We went along in the same direction then he noticed me there almost
beside him and "Big"
He shouted-sang "Big" and I thought how droll to have my height
incorporated in his song

So I smiled but the face of the young man showed nothing he looked
in fact pointedly away
And his song changed "I'm not a nice person" he chanted "I'm not
I'm not a nice person"

No menace was meant I gathered no particular threat but he did want
to be certain I knew
That if my smile implied I conceived of anything like concord
between us I should forget it

That's all nothing else happened his song became indecipherable to
me again he arrived
Where he was going a house where a girl in braids waited for him on
the porch that was all

No one saw no one heard all the unasked and unanswered questions
were left where they were
It occurred to me to sing back "I'm not a nice person either" but I
couldn't come up with a tune

Besides I wouldn't have meant it nor he have believed it both of us
knew just where we were
In the duet we composed the equation we made the conventions to
which we were condemned

Sometimes it feels even when no one is there that someone something
is watching and listening
Someone to rectify redo remake this time again though no one saw nor
heard no one was there

Responses

Five Questions for C.K. Williams

(Questions by Melissa Arkin)

1. Are there any poets or writers you've found especially inspiring?

There are so many it's almost impossible to count them. If I just speak of the most recent, Eugenio Montale, the Italian poet, and Emily Dickinson are the ones I've been reading and thinking about most. I've also been reading the great Russian Poet Maria Tsvetaeva's essays, which are like poems.

2. How do you approach finding a form for each of your poems?

Usually I begin to hear some sort of verse-music, or something promising it, and then I try to find the form that will best contain it, and enable it to be elaborated.

3. Many of your poems expand upon a brief encounter you've had, capturing a particular moment in time. How do you go about shaping those moments into a poem?

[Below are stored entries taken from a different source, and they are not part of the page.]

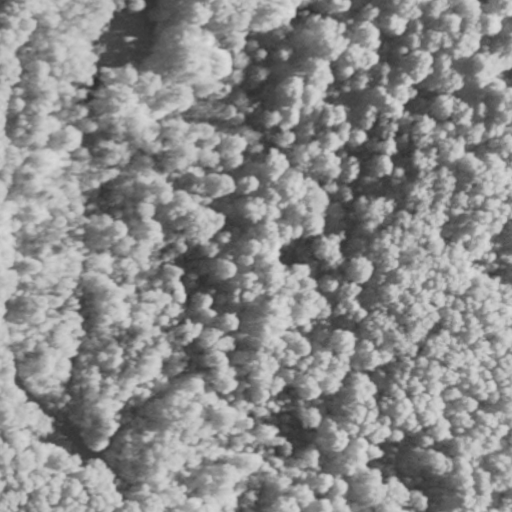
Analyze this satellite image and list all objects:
road: (57, 474)
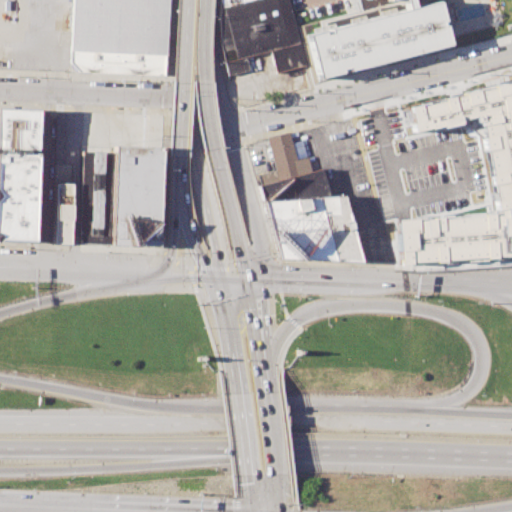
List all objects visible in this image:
parking garage: (511, 1)
building: (511, 1)
building: (228, 2)
road: (196, 14)
building: (254, 27)
building: (256, 32)
building: (117, 36)
building: (118, 36)
building: (370, 37)
building: (377, 38)
building: (287, 56)
road: (195, 63)
building: (236, 65)
road: (209, 72)
road: (182, 77)
road: (96, 93)
road: (368, 94)
road: (209, 107)
road: (206, 122)
building: (285, 157)
building: (454, 169)
building: (17, 172)
building: (17, 173)
road: (179, 174)
road: (74, 182)
parking lot: (346, 182)
building: (465, 184)
building: (294, 187)
road: (203, 188)
road: (352, 192)
building: (135, 194)
building: (95, 196)
building: (119, 196)
road: (245, 197)
building: (301, 209)
building: (60, 212)
building: (60, 213)
building: (310, 228)
road: (191, 236)
road: (173, 239)
railway: (396, 242)
road: (243, 259)
road: (174, 260)
road: (394, 264)
road: (229, 267)
road: (75, 272)
road: (180, 277)
traffic signals: (208, 278)
road: (227, 279)
traffic signals: (247, 280)
road: (379, 280)
road: (489, 294)
road: (63, 296)
road: (427, 310)
road: (285, 316)
road: (204, 323)
road: (256, 327)
road: (297, 330)
road: (224, 335)
road: (266, 384)
road: (94, 395)
road: (349, 415)
road: (93, 420)
road: (227, 432)
road: (245, 435)
road: (284, 436)
road: (274, 440)
road: (109, 447)
road: (365, 450)
road: (110, 466)
road: (255, 494)
road: (279, 498)
road: (237, 504)
road: (45, 505)
road: (295, 508)
road: (497, 509)
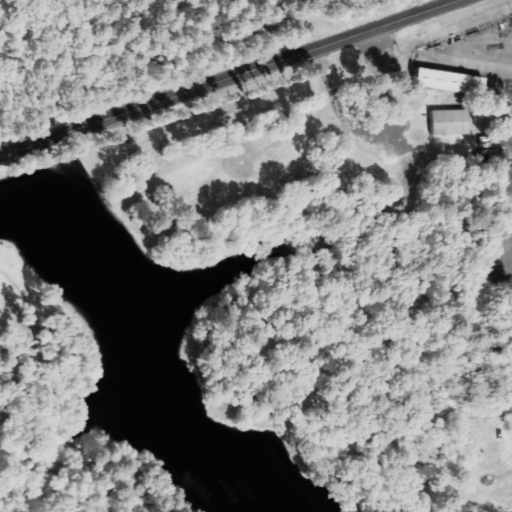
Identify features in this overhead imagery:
road: (229, 78)
building: (448, 80)
building: (441, 81)
building: (443, 122)
dam: (37, 161)
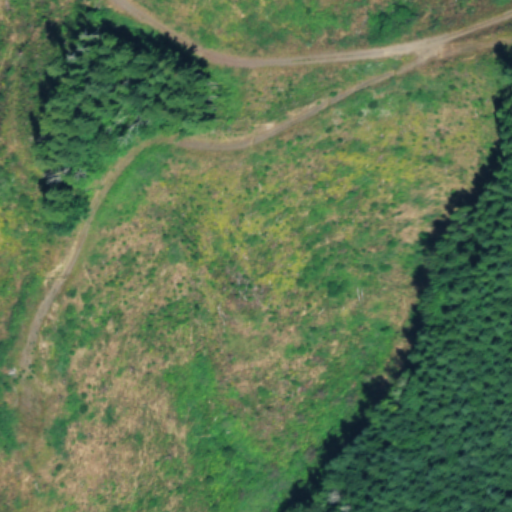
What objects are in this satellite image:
road: (377, 46)
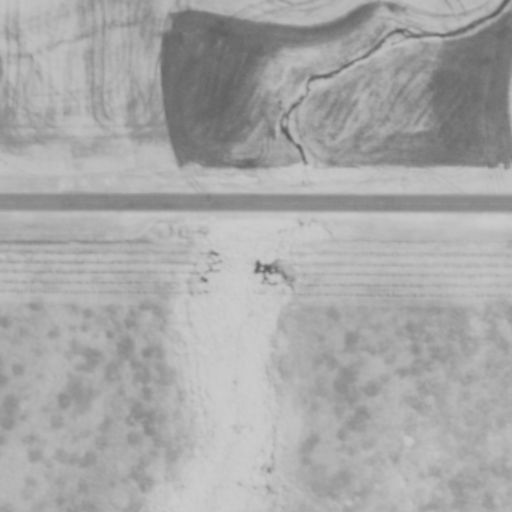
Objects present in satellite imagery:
road: (256, 201)
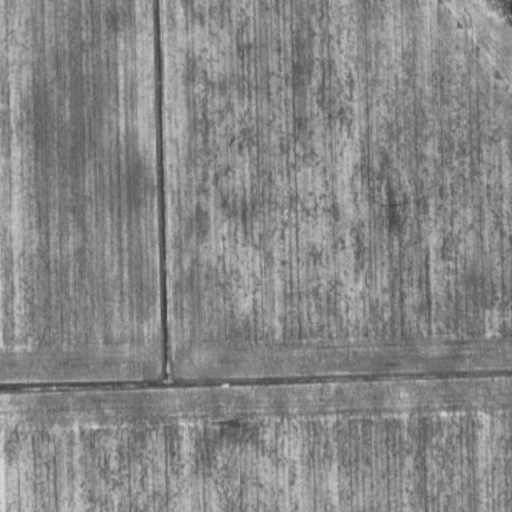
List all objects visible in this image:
power tower: (395, 204)
power tower: (223, 422)
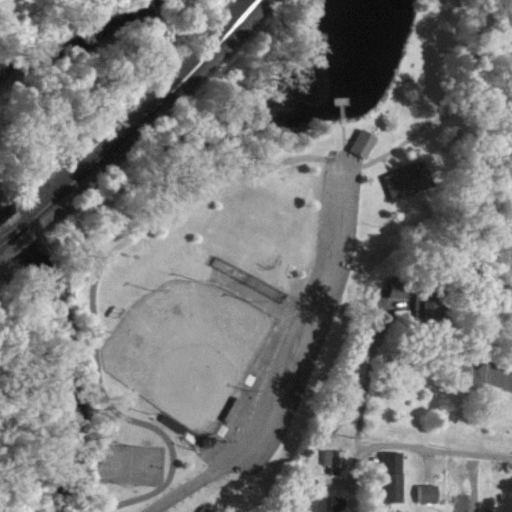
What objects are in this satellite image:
road: (464, 106)
railway: (151, 107)
building: (365, 152)
road: (352, 162)
building: (411, 189)
railway: (20, 223)
park: (292, 248)
road: (90, 288)
building: (398, 298)
building: (431, 311)
parking lot: (306, 316)
park: (185, 348)
road: (291, 365)
road: (363, 385)
road: (427, 448)
park: (128, 463)
building: (335, 470)
building: (392, 486)
road: (352, 489)
building: (429, 503)
building: (328, 509)
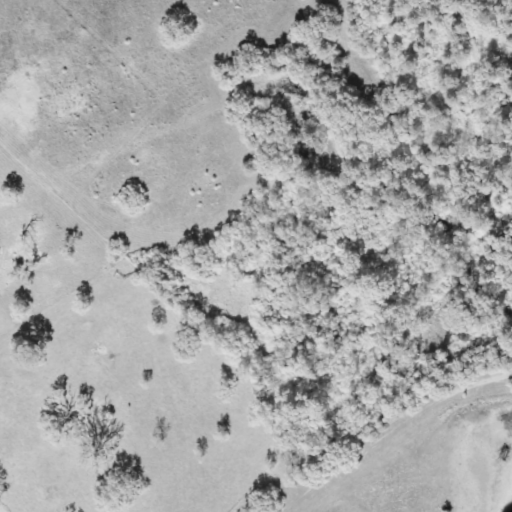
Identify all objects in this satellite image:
road: (393, 430)
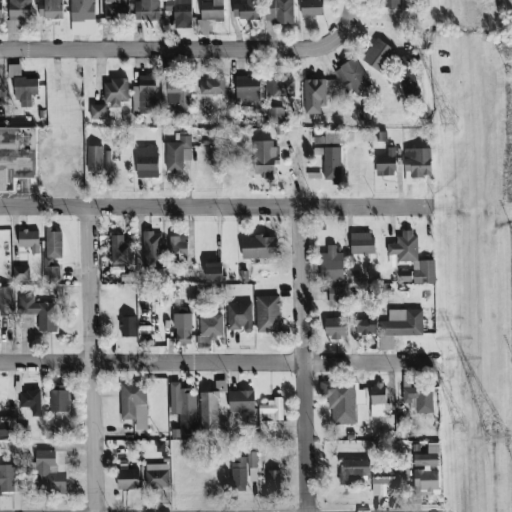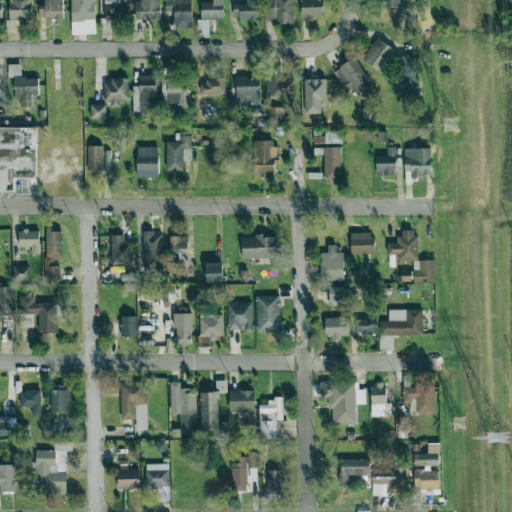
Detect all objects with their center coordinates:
building: (313, 8)
building: (1, 9)
building: (20, 9)
building: (51, 9)
building: (82, 10)
building: (133, 10)
building: (230, 10)
building: (281, 12)
building: (184, 13)
road: (348, 19)
road: (170, 49)
building: (351, 80)
building: (214, 86)
building: (250, 90)
building: (117, 91)
building: (151, 94)
building: (181, 95)
power tower: (453, 128)
building: (335, 137)
building: (13, 142)
building: (178, 152)
building: (267, 158)
building: (149, 161)
building: (335, 164)
building: (388, 165)
road: (214, 206)
building: (31, 241)
building: (366, 243)
building: (261, 247)
building: (407, 247)
building: (180, 248)
building: (53, 253)
building: (153, 253)
building: (124, 255)
building: (334, 263)
building: (23, 273)
building: (41, 309)
building: (240, 316)
building: (396, 323)
building: (126, 326)
building: (184, 326)
building: (212, 326)
building: (339, 327)
road: (302, 332)
road: (90, 358)
road: (219, 361)
building: (133, 398)
building: (421, 398)
building: (61, 400)
building: (243, 400)
building: (32, 402)
building: (273, 409)
power tower: (464, 422)
building: (5, 427)
power tower: (496, 446)
building: (429, 457)
building: (48, 458)
building: (244, 471)
building: (383, 475)
building: (145, 477)
building: (8, 479)
building: (427, 481)
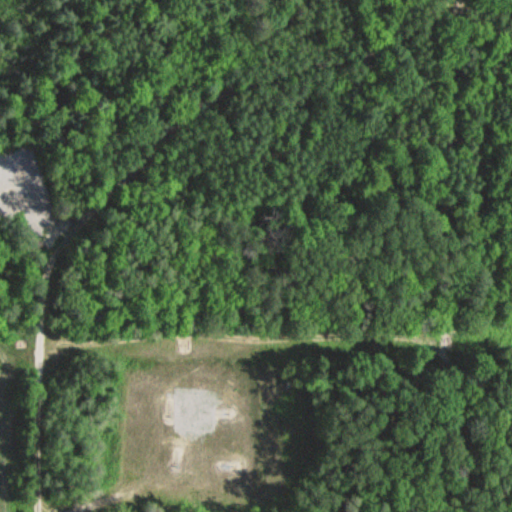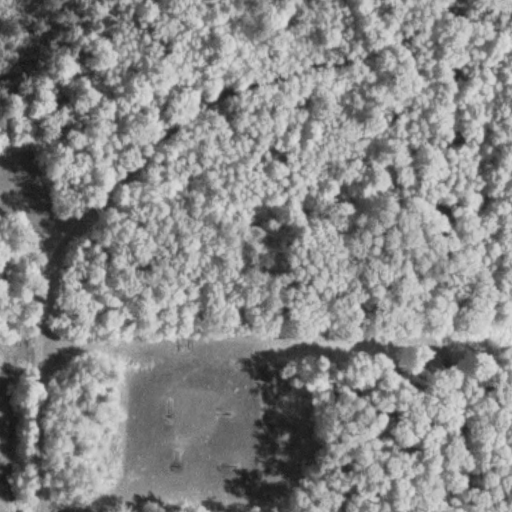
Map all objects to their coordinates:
road: (116, 164)
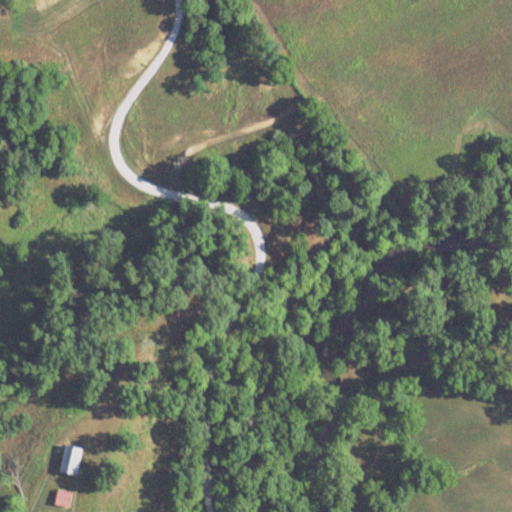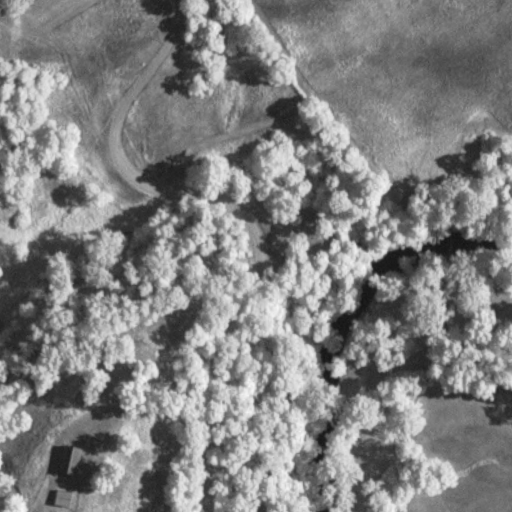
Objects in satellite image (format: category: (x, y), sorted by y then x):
road: (240, 211)
river: (372, 377)
building: (70, 461)
building: (62, 499)
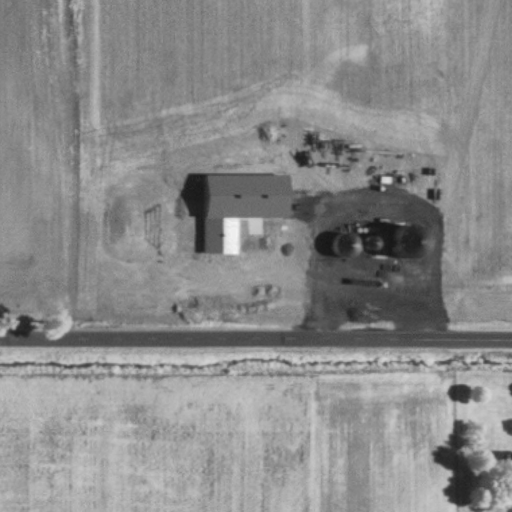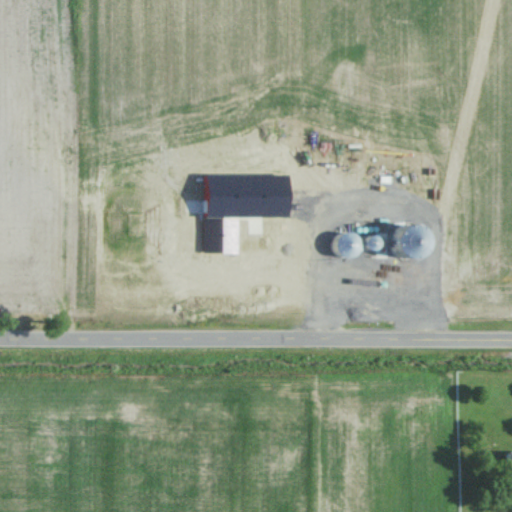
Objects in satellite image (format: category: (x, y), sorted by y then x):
road: (379, 210)
road: (377, 301)
road: (256, 343)
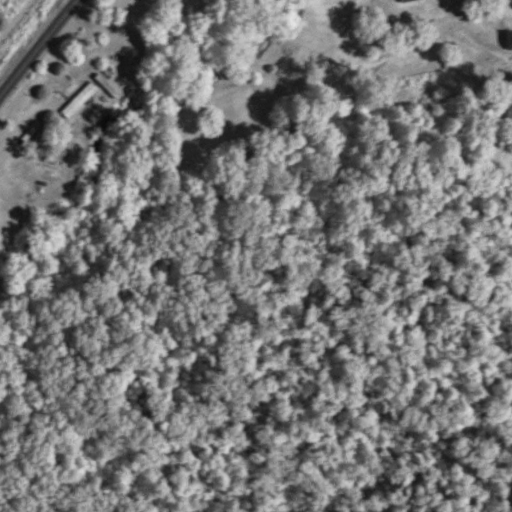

With a sledge-hammer, sometimes, with a pen-knife others. I really can't specify anything else: the writing of poems remains a mystery, perhaps more to the people who write them than to anyone else.

4. How have recent events affected your writing?

I've been very depressed about the directions in which our country seems to be moving. I've tried to write about it, but mostly I haven't been able to, which makes it even more depressing.

5. The last section of The Singing makes reference to ancient battles. How do the far past and the present combine in your poetry?

I think the past and the present combine in all of us, whether consciously or not, all the time. We carry our histories with us just as we carry our genes.